** start of Records for this exercise **
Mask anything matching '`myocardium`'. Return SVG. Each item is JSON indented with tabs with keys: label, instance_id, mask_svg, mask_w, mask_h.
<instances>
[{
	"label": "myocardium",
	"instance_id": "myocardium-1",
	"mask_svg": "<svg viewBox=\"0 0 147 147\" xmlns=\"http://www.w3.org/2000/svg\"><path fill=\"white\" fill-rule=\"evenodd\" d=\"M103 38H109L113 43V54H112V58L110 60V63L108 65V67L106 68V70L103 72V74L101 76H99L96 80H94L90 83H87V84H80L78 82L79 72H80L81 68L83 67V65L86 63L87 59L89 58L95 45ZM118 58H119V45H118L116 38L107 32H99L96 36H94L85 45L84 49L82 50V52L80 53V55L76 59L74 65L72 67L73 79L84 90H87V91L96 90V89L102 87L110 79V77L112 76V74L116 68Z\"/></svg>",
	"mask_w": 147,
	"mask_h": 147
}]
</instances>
** end of Records for this exercise **
> [What this task involves]: Update the lines above by replacing "tabs" with "two spaces" and leaving everything else unchanged.

> [Output for this exercise]:
Mask anything matching '`myocardium`'. Return SVG. Each item is JSON indented with two spaces with keys: label, instance_id, mask_svg, mask_w, mask_h.
<instances>
[{
	"label": "myocardium",
	"instance_id": "myocardium-1",
	"mask_svg": "<svg viewBox=\"0 0 147 147\" xmlns=\"http://www.w3.org/2000/svg\"><path fill=\"white\" fill-rule=\"evenodd\" d=\"M103 38H109L113 43V54H112V58L110 60V63L108 65V67L106 68V70L103 72V74L101 76H99L96 80H94L90 83H87V84H80L78 82L79 72H80L81 68L83 67V65L86 63L87 59L89 58L95 45ZM118 58H119V45H118L116 38L107 32H99L96 36H94L85 45L84 49L82 50V52L80 53V55L76 59L74 65L72 67L73 79L84 90H87V91L96 90V89L102 87L110 79V77L112 76V74L116 68Z\"/></svg>",
	"mask_w": 147,
	"mask_h": 147
}]
</instances>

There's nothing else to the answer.